Joel Etienne-Clark (born 10 October 1986) is former footballer who played as a midfielder. Born in England, he represented the Dominica national team internationally.

Club career
Born in Chelmsford, Etienne-Clark began his career in the academy at Leyton Orient, before leaving to sign for hometown club Chelmsford City in 2004, making his debut in a 3–0 win against Slough Town on 23 October 2004, after progressing from Chelmsford's youth ranks. Etienne-Clark spent the remainder of the 2004–05 season out on loan to Great Wakering Rovers. Ahead of the 2005–06 season, Etienne-Clark joined Great Wakering in a permanent basis, making 97 league appearances over the course of two years, scoring eight times. In 2007, Etienne-Clark signed for Waltham Forest, scoring three times in 18 appearances, before re-signing for Chelmsford the following year. In October 2008, following a short spell with Dartford, he rejoined Great Wakering Rovers, making his 100th appearance at the club in the process. In 2009, Etienne-Clark briefly joined Maldon Town, before signing for Leyton later that year. In 2010, Tilbury signed Etienne-Clark, before the midfielder joined Lingfield the following season. In 2012, Etienne-Clark signed for Ilford.

Saved data entries:
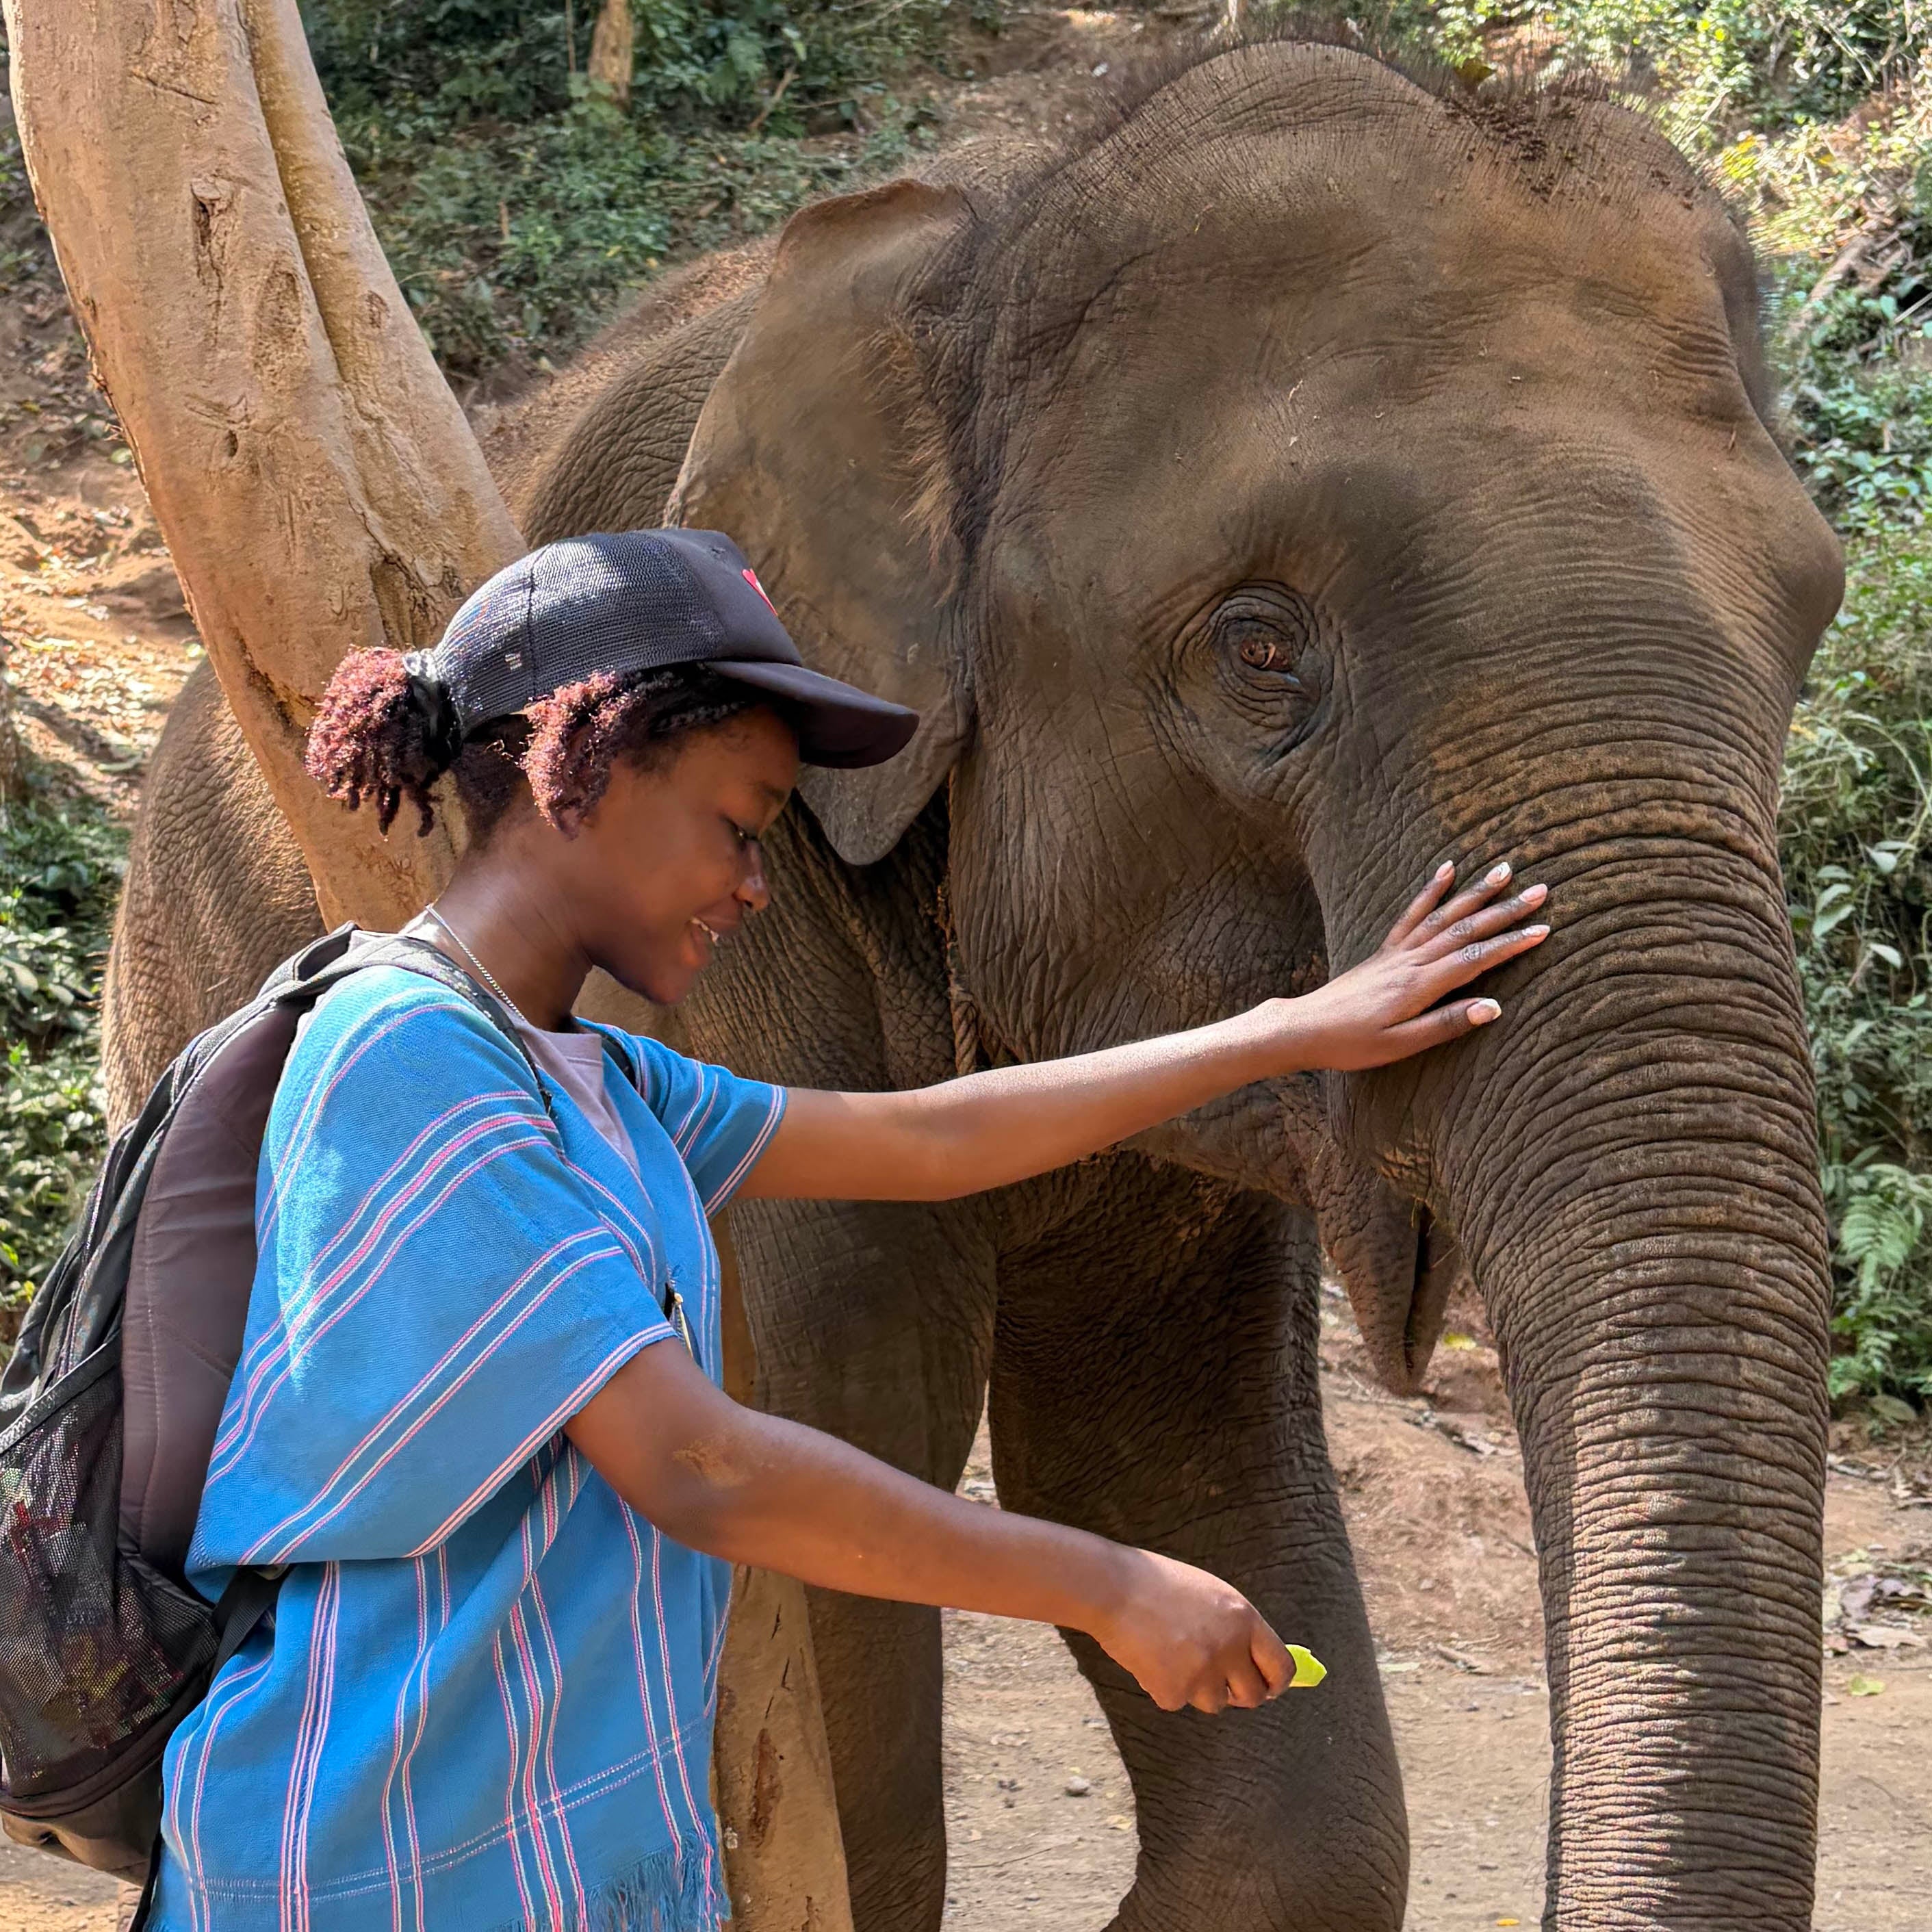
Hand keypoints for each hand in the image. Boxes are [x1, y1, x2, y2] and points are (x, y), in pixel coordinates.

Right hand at [1093, 1549, 1299, 1712]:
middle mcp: (1229, 1648)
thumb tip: (1258, 1663)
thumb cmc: (1160, 1584)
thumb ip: (1238, 1627)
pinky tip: (1151, 1657)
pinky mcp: (1173, 1691)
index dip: (1276, 1682)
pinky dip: (1165, 1686)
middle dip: (1239, 1693)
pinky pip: (1178, 1701)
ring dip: (1198, 1687)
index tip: (1267, 1687)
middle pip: (1252, 1695)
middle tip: (1220, 1682)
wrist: (1113, 1588)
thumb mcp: (1212, 1594)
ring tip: (1172, 1653)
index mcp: (1244, 1619)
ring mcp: (1201, 1673)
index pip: (1281, 1667)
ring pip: (1213, 1702)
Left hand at [1277, 860, 1549, 1072]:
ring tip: (1504, 870)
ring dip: (1476, 892)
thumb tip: (1494, 1007)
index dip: (1511, 943)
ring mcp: (1397, 951)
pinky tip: (1446, 869)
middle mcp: (1411, 960)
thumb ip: (1446, 1024)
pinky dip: (1431, 890)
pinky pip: (1412, 913)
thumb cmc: (1352, 1043)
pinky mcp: (1385, 950)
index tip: (1544, 929)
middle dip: (1506, 910)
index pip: (1475, 957)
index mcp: (1420, 984)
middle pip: (1466, 929)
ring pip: (1444, 914)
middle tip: (1541, 891)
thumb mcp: (1401, 1045)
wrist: (1304, 1028)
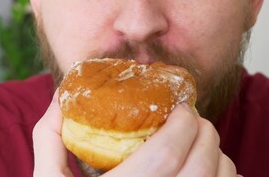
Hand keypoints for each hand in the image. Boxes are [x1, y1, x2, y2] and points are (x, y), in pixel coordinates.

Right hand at [33, 90, 238, 176]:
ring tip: (200, 143)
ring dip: (218, 156)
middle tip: (193, 119)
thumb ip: (50, 139)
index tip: (180, 108)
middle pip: (199, 168)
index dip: (181, 125)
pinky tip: (208, 172)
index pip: (164, 155)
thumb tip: (60, 98)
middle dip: (206, 133)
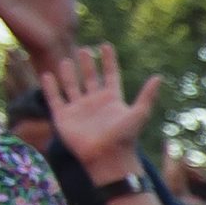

**Required action A**
In the Etienne-Clark biography, which team did Chelmsford City beat in his debut match?
**Required action B**
Reproduce the part of the Etienne-Clark biography that opens with the words containing "Joel Etienne-Clark (born" and closes with "national team internationally.".
Rely solely on the Etienne-Clark biography; the rows are not needed.

**Task output A**
Slough Town.

**Task output B**
Joel Etienne-Clark (born 10 October 1986) is former footballer who played as a midfielder. Born in England, he represented the Dominica national team internationally.